What does receiving your local Hastings Education Fund grant and the VERTO scholarship mean to you?
Receiving this grant means I have the opportunity to study and strive to be the best role model to the younger generation of my family. It means I can show them that with hard work and determination you can dream big and make those dreams reality.
This grant also means I can study to help students within schools to be included and feel as one; to help students not be left out for being a student of colour or a student with health conditions or impairments.
Why have you chosen to do a Certificate III in Education Support/Certificate IV in Mentoring Aboriginal and Torres Strait Islander Peoples?
I have chosen these courses because I want to be able to help those students who need extra assistance in the classroom. Whether that is with their work or just talking to me about how they feel and what is going on. I want to make a difference in a students’ schooling life, where I can inspire them to make a change for someone else too.
What do you hope to do once you finish your study?
Once I finish my studies, I hope to move somewhere out west to a smaller town and focus on making the school I work at one of the best experiences those students can have.
We are sharing your story during NAIDOC week – what does this year’s theme ‘Get Up! Stand Up! Show Up!’ mean to you?
To me, I relate this to school. I struggled to get to school because I never had that motivation my peers had – until I had a goal and motivation from my family behind me. This also makes me think about events held in Port Macquarie for the Aboriginal youth. I used to be too nervous to go to things like that because I knew no one there. I have light skin, blue eyes and blonde hair, so I thought ‘no one’s gonna believe me’. But I spoke to a local Aboriginal lady and she taught me to stand up to my fear of being judged and show up and this changed me.
What advice do you have for Aboriginal and Torres Strait Islander students thinking about what they want to do after school?
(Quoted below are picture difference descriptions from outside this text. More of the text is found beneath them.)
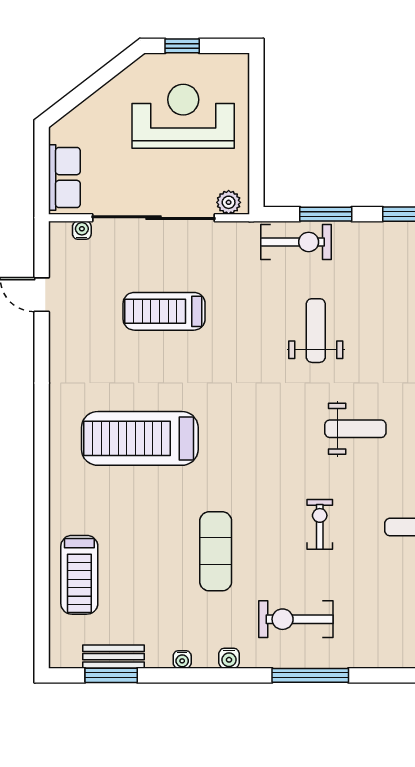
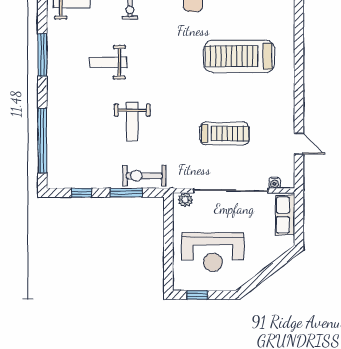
window: (182, 46) -> (197, 295), moved
treadmill: (140, 438) -> (239, 56), turned 180

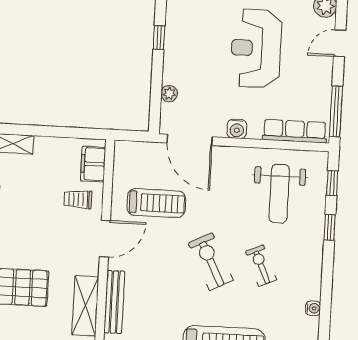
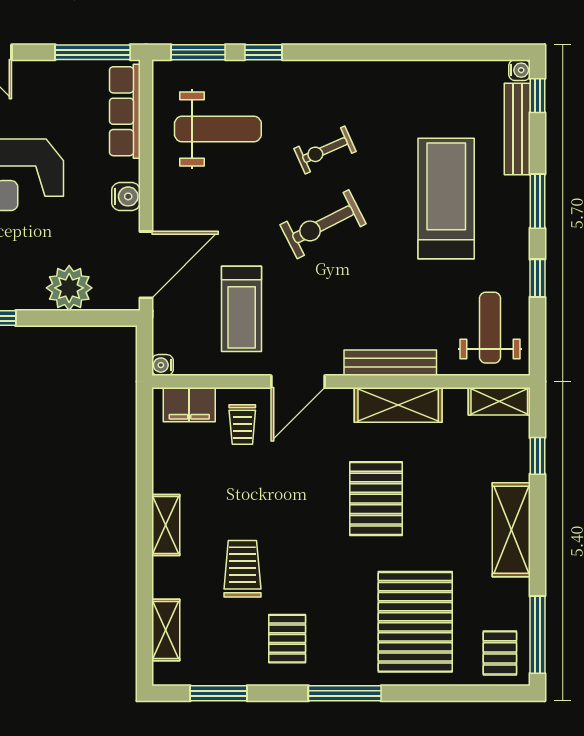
plant: (169, 94) -> (69, 288), width x1.87, depth x1.87
window: (332, 183) -> (198, 52), width x1.50
treadmill: (156, 203) -> (242, 309), turned 180
door: (105, 239) -> (298, 382), swing flipped
water cooler: (313, 308) -> (162, 365), moved, turned -90

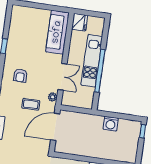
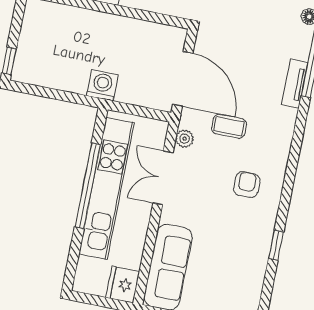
kitchen unit: (92, 61) -> (107, 188), width x1.36
washing machine: (111, 124) -> (102, 85), moved
door: (55, 127) -> (183, 79), hinge flipped

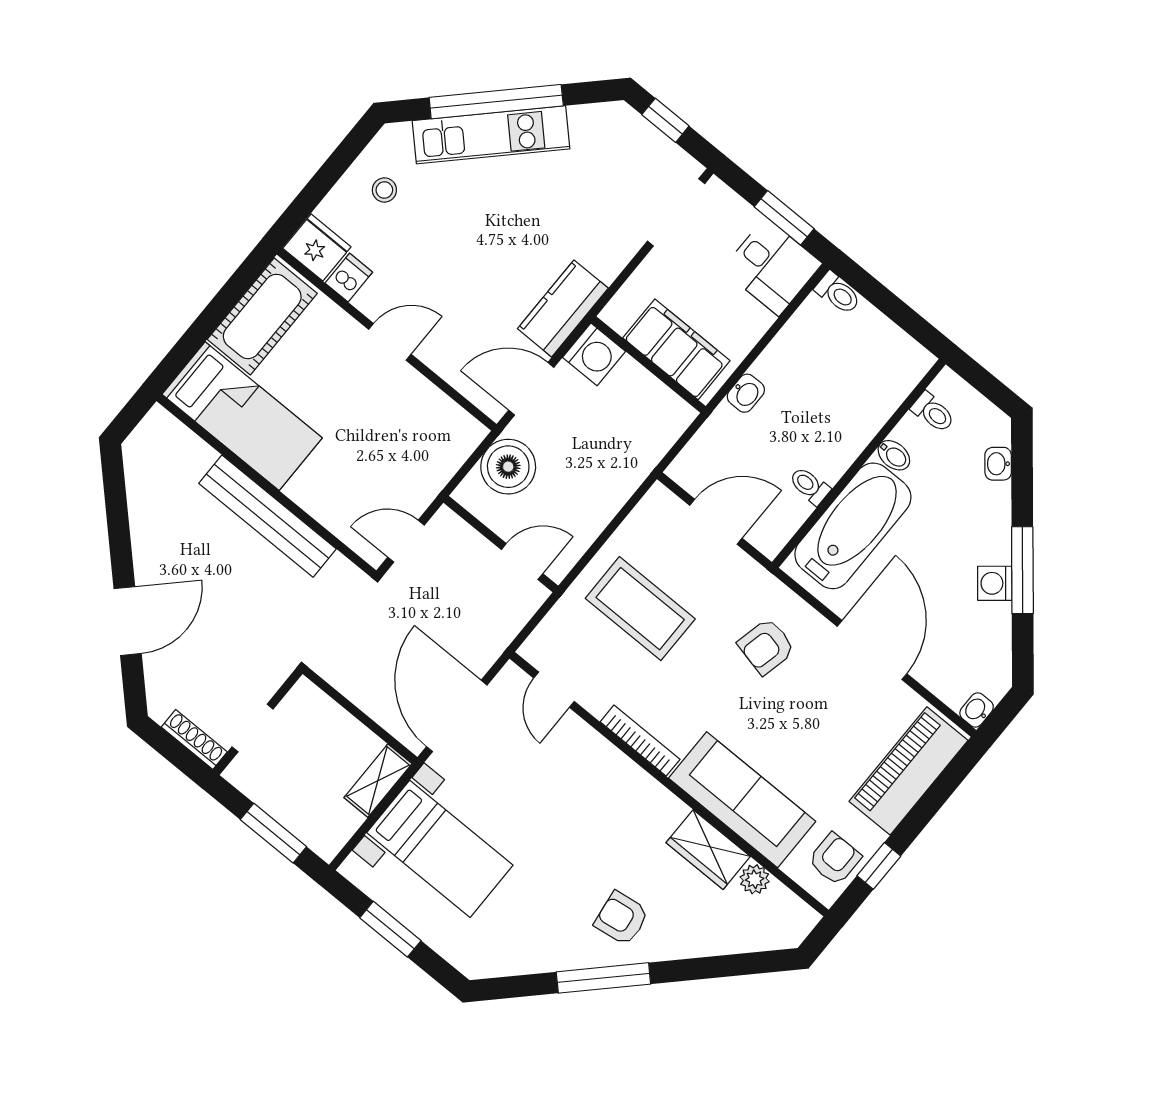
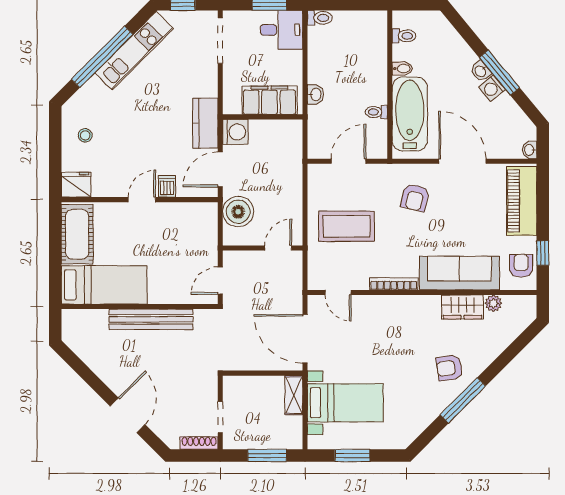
kitchen unit: (491, 135) -> (134, 51), moved
dishwasher: (349, 278) -> (167, 186), moved
washbasin: (998, 464) -> (481, 71), moved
You have so many opportunities to change careers, you aren’t locked in one forever. If you feel like doing teaching now, then in four years time you want to be a real estate agent, it isn’t the end of the world. But always remember, we are all one big family full of aunties, uncles and cousins. If you’re unsure of what to do after school, look into an Aboriginal and Torres Straits Islander course to learn about our ancestors.